Perché a volte per trovare il principe azzurro servono i poteri magici!

Bea sarebbe una ragazza solare. Ma lavora per i quattro malvagi delle tenebre, è fidanzata da anni con Emiliano, ha una vita grigia e piatta quanto può esserlo un pollo ai ferri, e la sua amica Daniela non perde occasione di rimarcarlo. Però a Bea basta parlare al telefono con Simone, il nuovo collega della sede di Rimini, perché il suo cuore batta impazzito. Il Tuxedo Mask romagnolo, con la voce roca e il temperamento esplosivo, sembra uscito direttamente da un sogno, e quando finalmente Bea lo incontra dal vivo è magia. Non importa che gli occhi di Simone non siano azzurri come quelli del bel Cavaliere della Luna… Bea ne subisce il fascino come fosse Sailor Moon: tredicenne, imbranata, innamorata. Ma la vita reale è lì che incalza, con le figuracce sul lavoro, il fidanzato sbiadito, la canasta a Natale, e un’amica che nasconde qualcosa di grosso… eppure forse è proprio in un momento così che bisogna trovare il coraggio di fidarsi di un cavaliere misterioso.

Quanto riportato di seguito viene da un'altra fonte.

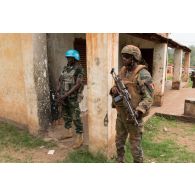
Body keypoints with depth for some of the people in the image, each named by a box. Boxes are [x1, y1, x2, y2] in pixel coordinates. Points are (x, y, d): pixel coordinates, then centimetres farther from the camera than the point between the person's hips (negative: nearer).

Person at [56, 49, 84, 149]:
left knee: (75, 117, -5)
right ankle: (68, 132, 34)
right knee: (66, 115, 17)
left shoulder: (79, 69, -10)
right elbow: (60, 81, 12)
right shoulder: (65, 68, 12)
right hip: (63, 97, 8)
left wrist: (66, 95, -20)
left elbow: (78, 84, -18)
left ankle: (79, 138, 5)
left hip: (73, 97, -7)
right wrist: (58, 93, -2)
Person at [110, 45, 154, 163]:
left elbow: (148, 98, -19)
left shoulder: (143, 74, -16)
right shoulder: (122, 71, 7)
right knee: (119, 142, 21)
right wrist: (114, 90, -9)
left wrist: (138, 112, -33)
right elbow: (116, 87, 15)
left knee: (135, 146, 6)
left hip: (133, 116, -7)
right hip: (120, 114, 7)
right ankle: (120, 161, 42)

E liberare la guerriera impacciata ma grintosa che si nasconde dietro alla maschera dell’impiegata seria e posata.
Dall'autrice di “L’istinto di una donna” e “Splendido come il sole di Tulum”, una commedia brillante e audace, magica e appassionata, e sorprendentemente divertente. Com’è l’amore quando è quello vero.


                       


"
D’un tratto sentì una macchina inchiodare e fare retromarcia in maniera folle. Si voltò e per poco quella non la investì. Saltò quasi oltre il guardrail e strabuzzò gli occhi. Se nella macchina c’era qualcuno intenzionato ad aiutarla, non stava facendo un ottimo lavoro. Deglutì, improvvisamente spaventata. E se si fosse trattato di un serial killer? Si portò una mano alla bocca, il cuore a tremila.
            «Ma sei normale? Dov’è che vai in mezzo alla strada? Hai deciso che vuoi morire proprio oggi?» la apostrofò una voce fin troppo familiare. Il cuore le fece una capriola in petto, ma ignorò quel salto da acrobata e si inviperì.

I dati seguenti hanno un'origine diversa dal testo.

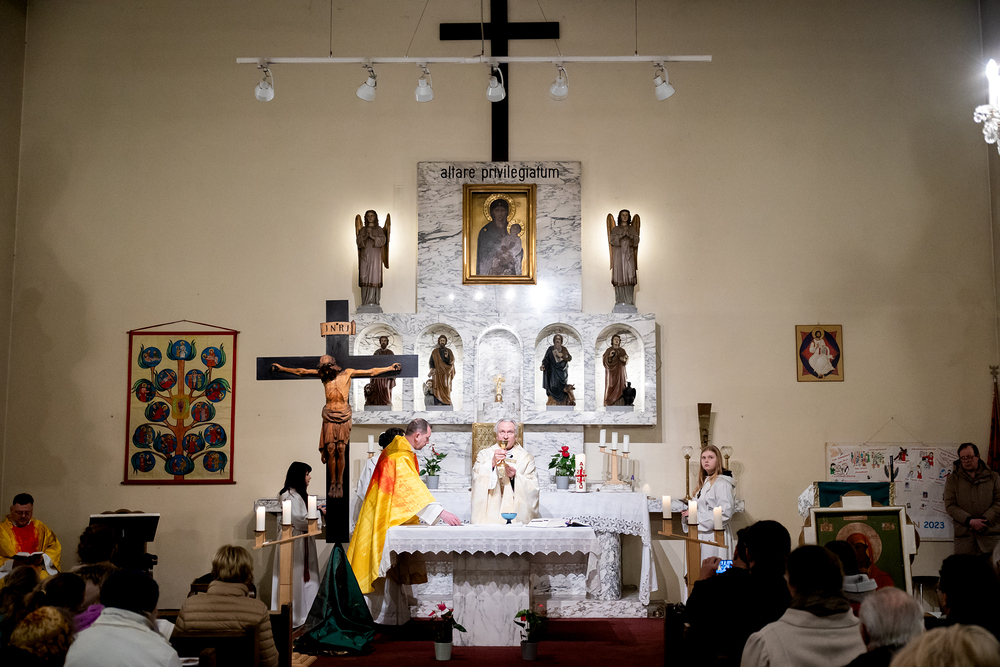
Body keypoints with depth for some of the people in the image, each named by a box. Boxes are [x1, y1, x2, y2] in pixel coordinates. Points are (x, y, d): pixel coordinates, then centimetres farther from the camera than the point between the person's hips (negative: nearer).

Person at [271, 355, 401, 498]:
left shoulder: (347, 373, 4)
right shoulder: (323, 375, 9)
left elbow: (371, 372, 8)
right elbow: (301, 372, 15)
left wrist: (390, 368, 8)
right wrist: (281, 368, 16)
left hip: (343, 416, -1)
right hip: (329, 417, 1)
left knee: (341, 450, -5)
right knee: (331, 450, -4)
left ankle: (340, 484, 2)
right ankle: (332, 483, 5)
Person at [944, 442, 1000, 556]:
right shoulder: (952, 479, 10)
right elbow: (950, 506, 1)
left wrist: (984, 520, -10)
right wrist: (970, 521, -12)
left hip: (990, 533, 0)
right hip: (964, 533, 0)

            «E tu hai deciso di finire il lavoro che non ho portato ancora a termine? Cos’è, volevi mettermi sotto, per caso?» gli urlò contro, rossa in volto.
            «Mi è scappato il volante» tentennò Simone. «Ti ho vista all’ultimo momento e ho inchiodato. In ogni caso, che stai facendo?» tornò a chiederle riacquistando il suo cipiglio battagliero. Bea dovette ammettere che non lo ricordava così bello. Lo vide accostare, scendere dall’auto e fare il giro per andarle incontro. Era vestito tutto di scuro, fatta eccezione per una sciarpa, che sembrava meravigliosamente calda e morbida, grigio chiaro. Un modello, se non fosse stato per l’altezza non proprio statuaria."